BEGIN EXCERPTED PASSAGE
C<\$p-E<gt>clone> returns a new object equal to C<\$p>.  This method
will rarely be needed as Math::Polynomial objects are immutable
except for their stringification configuration (cf. L</string_config>).

=back

=over 4

=item I<coefficients>

C<\$p-E<gt>coefficients> returns the coefficients of C<\$p> in ascending
order of exponents, including zeroes, up to the highest-order
non-zero coefficient.  The result will be a list of I<n+1> coefficients
for polynomials of degree I<n>, or a single zero coefficient for
zero polynomials.

=item I<coeff>

C<\$p-E<gt>coeff> returns the coefficients of C<\$p> much like
C<\$p-E<gt>coefficients>, but for zero polynomials the result will
be an empty list.

(Mnemonic for I<coeff> versus I<coefficients>: Shorter name, shorter
list.)

=item I<coeff(\$exp)>

C<\$p-E<gt>coeff(\$exp)> returns the coefficient of degree C<\$exp>
of C<\$p>.  If C<\$exp> is less than zero or larger than the degree
of C<\$p>, the zero element of the coefficient space is returned.

=item I<coeff_zero>

C<\$p-E<gt>coeff_zero> returns the zero element of the coefficient
space of C<\$p>, i.e. the neutral element with respect to addition.

=item I<coeff_one>

C<\$p-E<gt>coeff_one> returns the multiplicative unit element of the
coefficient space of C<\$p>, i.e. the neutral element with respect
to multiplication.

=item I<degree>

C<\$p-E<gt>degree> returns B<-1> if C<\$p> is a zero polynomial,
otherwise the degree of C<\$p>.
END EXCERPTED PASSAGE
** TASKS TO COMPLETE **
a: Retype the stretch of the Math::Polynomial documentation from "C<\$p-E<gt>coeff_one> returns the" through "to multiplication.".
b: Rewrite the paragraph of the Math::Polynomial documentation that begins "C<\$p-E<gt>coefficients> returns the coefficients" in a shorter form, keeping its main facts.
BEGIN DATA RECORDS
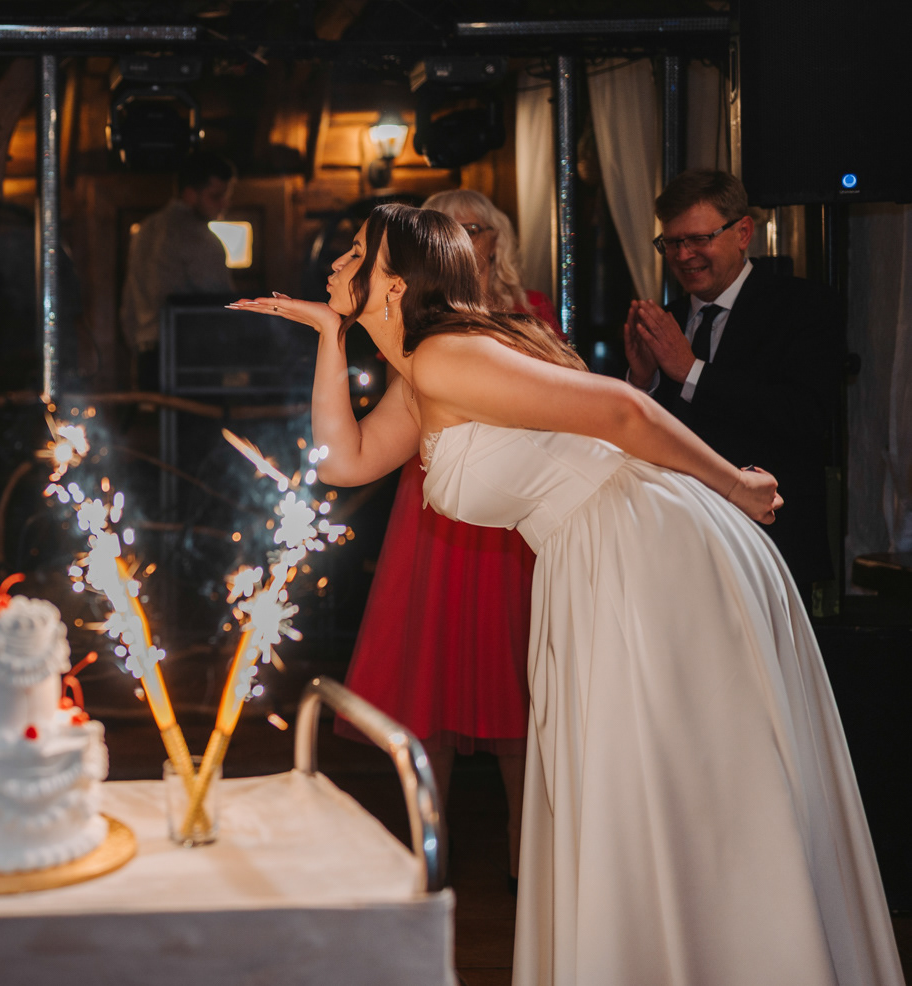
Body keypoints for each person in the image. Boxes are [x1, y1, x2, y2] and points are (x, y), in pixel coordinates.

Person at [231, 205, 899, 986]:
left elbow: (621, 409)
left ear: (395, 282)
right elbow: (341, 461)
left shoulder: (445, 357)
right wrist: (328, 335)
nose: (338, 262)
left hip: (639, 545)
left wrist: (736, 486)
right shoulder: (418, 374)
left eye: (355, 252)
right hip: (584, 555)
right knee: (631, 778)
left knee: (674, 772)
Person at [338, 188, 555, 884]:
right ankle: (427, 839)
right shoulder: (414, 321)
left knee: (511, 669)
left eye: (474, 227)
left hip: (506, 515)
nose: (463, 236)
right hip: (432, 505)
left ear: (496, 239)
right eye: (448, 227)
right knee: (426, 669)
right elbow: (380, 428)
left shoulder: (531, 314)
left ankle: (526, 843)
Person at [624, 169, 843, 603]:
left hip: (769, 543)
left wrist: (691, 371)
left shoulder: (804, 306)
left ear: (743, 233)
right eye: (671, 242)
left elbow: (806, 417)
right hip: (673, 544)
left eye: (698, 239)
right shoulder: (666, 319)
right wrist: (642, 381)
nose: (683, 255)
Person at [120, 153, 236, 390]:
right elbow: (222, 302)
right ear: (190, 194)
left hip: (146, 355)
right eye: (216, 196)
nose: (224, 204)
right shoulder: (200, 237)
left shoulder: (145, 230)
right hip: (190, 359)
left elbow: (129, 304)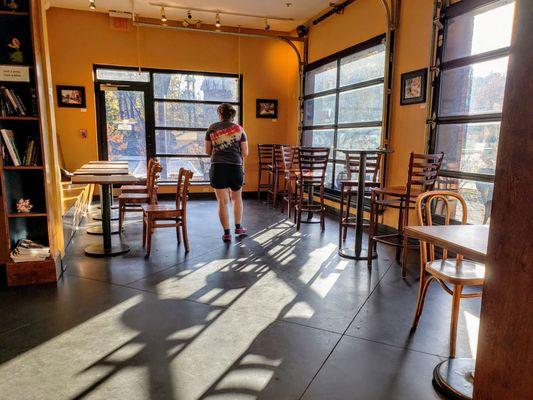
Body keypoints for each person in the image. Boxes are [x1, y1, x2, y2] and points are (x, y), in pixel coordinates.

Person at [205, 103, 249, 242]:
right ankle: (238, 227)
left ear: (219, 114)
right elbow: (245, 152)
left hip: (218, 167)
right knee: (237, 198)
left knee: (222, 202)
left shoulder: (212, 128)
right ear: (233, 115)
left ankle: (227, 233)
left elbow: (207, 151)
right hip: (235, 167)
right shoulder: (239, 129)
END DATA RECORDS
** ANSWERS BY TASK **
a:
C<\$p-E<gt>coeff_one> returns the multiplicative unit element of the
coefficient space of C<\$p>, i.e. the neutral element with respect
to multiplication.

b: C<\$p-E<gt>coefficients> gives the coefficients of C<\$p> in ascending order of exponents, zeroes included, up to the highest-order non-zero coefficient. That is I<n+1> coefficients for a polynomial of degree I<n>, or a single zero coefficient for a zero polynomial.